Host identification using the COI gene

Genomic DNA was extracted from wild bird fecal droppings collected in winter 2016–2017 using the QIAamp DNA Stool Mini Kit (Qiagen) according to the manufacturer's protocol. The COI gene was isolated thru PCR amplification using bird-specific COI primers: forward primer: 5′-TTCTCCAACCACAAAGACATTGGCAC-3′, and reverse primer: 5′-ACGTGGGAGATAATTCCAAATCCTG-3′37, followed by purification using a QIAquick Gel Extraction kit (Qiagen). The amplified COI genes were commercially sequenced (Cosmogenetech), and the full sequences of the COI genes were assembled using the Lasergene analysis software. The host species were determined using the web version of BOLD SYSTEMS Identification Engine (https://www.boldsystems.org/index.php/IDS_OpenIdEngine), which is widely used for species-level identification38. The “All Barcode Records on BOLD” was selected as the search database, and the hits were determined based on % similarity with the assembled COI genes of the samples.

Sequence alignment to determine sequence motifs

The H5 and H7 nucleotide sequences of the isolates were translated into amino acid sequences using the EMBOSS Transeq translation tool (https://www.ebi.ac.uk/Tools/st/emboss_transeq/).
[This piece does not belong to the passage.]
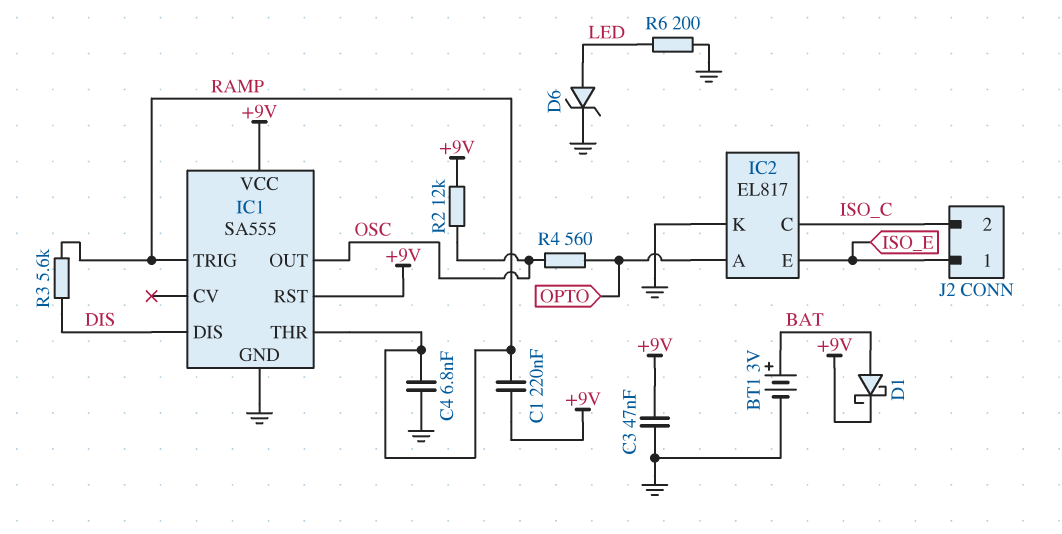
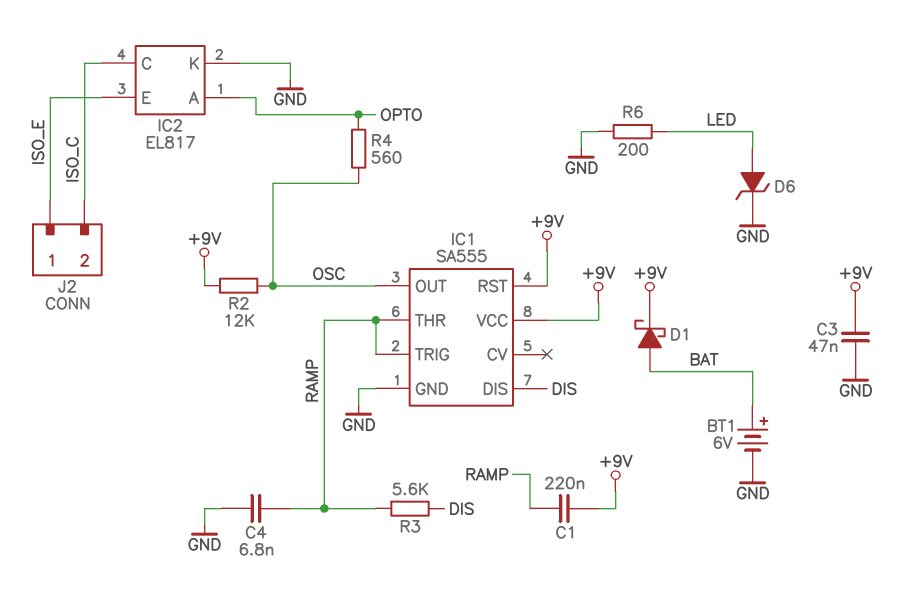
BT1: 3V (plus BAT, minus GND) -> 6V (plus BAT, minus GND)

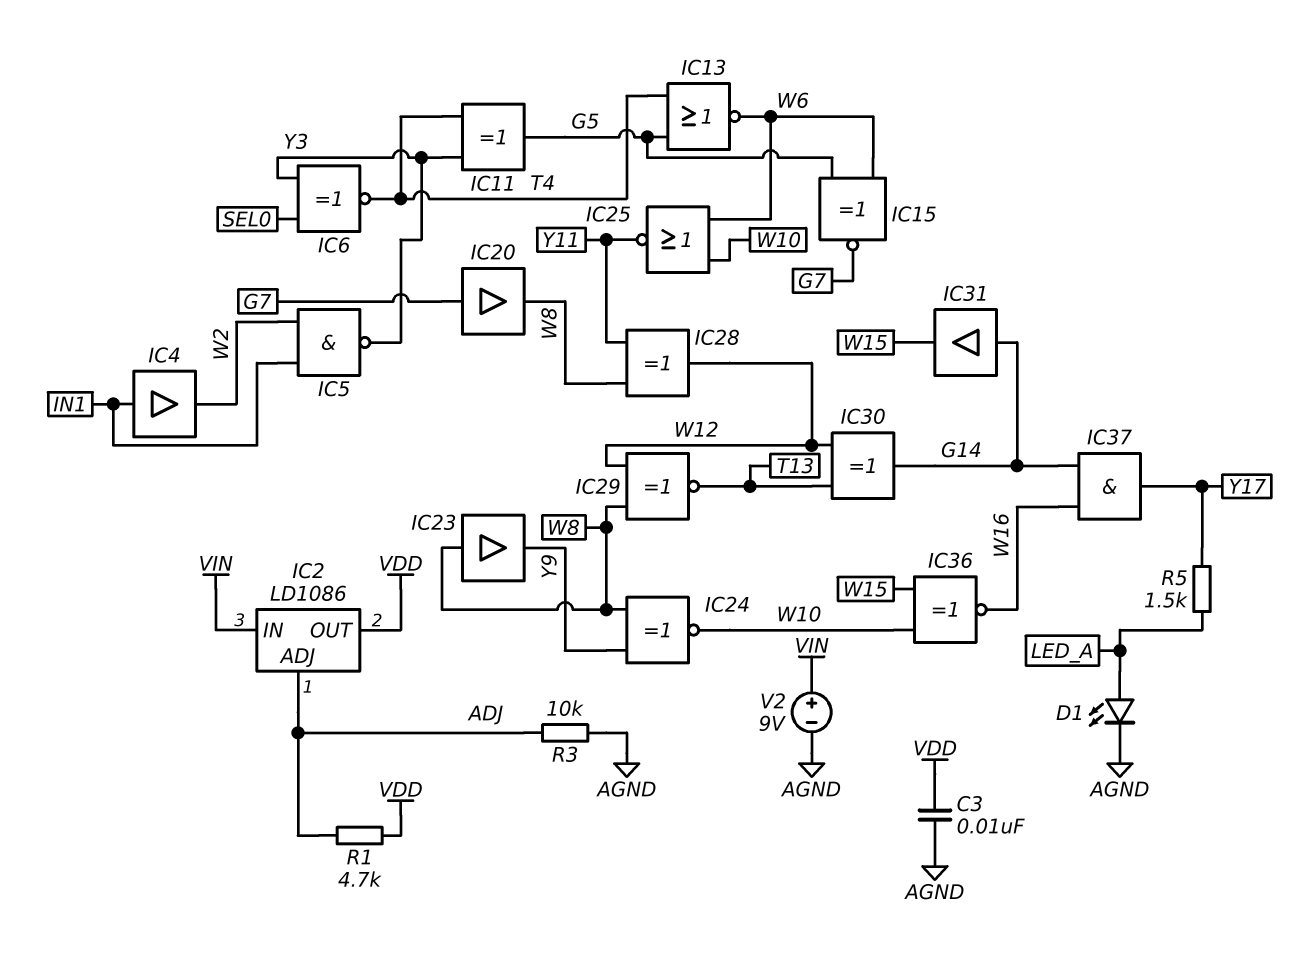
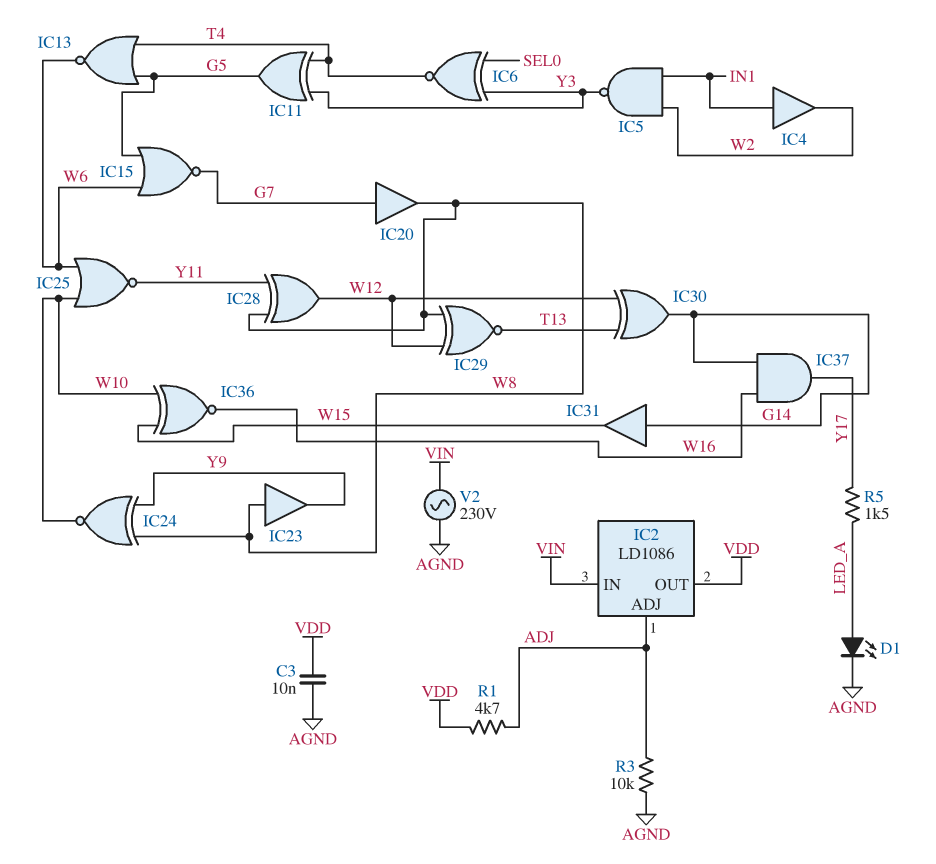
IC15: XNOR (in G5, in W6, out G7) -> NOR (in G5, in W6, out G7)
V2: 9V (plus VIN, minus AGND) -> AC 230V (AGND, VIN)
The amino acid sequences were aligned with sequences of reported HPAI H5 and H7 isolates using UGENE to determine whether the HA of the isolates had monobasic or multibasic cleavage sites.

Phylogenetic analyses of HA and NA coding sequences

The assembled full and partial coding sequences of H1, H5, H6, N1, N2, and N3 isolates were aligned using CLUSTAL V39. Maximum likelihood phylogenetic trees were prepared through the web version of PhyML (1,000 transfer bootstrap replicates; http://www.atgc-montpellier.fr/phyml/)40. The trees were rooted using the NJ Plot software41 and visualized using Interactive Tree of Live (iTOL; https://itol.embl.de/)42.

Identification of HA and NA sequence features

To assess whether the H5 sequences carried markers for mammalian infection, we submitted the nucleotide coding sequences of the H5 isolates to the “Identify Sequence Features in Segments” analysis tool in the Influenza Research Database (https://legacy.fludb.org). Amino acid features with hits are listed for the H5 isolates.

To determine whether our N1 and N2 isolates are susceptible to approved influenza NA inhibitors, we first obtained the amino acid sequences of the N1 and N2 isolates using the EMBOSS Transeq translation tool. The amino acid sequences were then submitted to the “Antiviral Resistance Risk Assessment” analysis tool of the Influenza Research Database.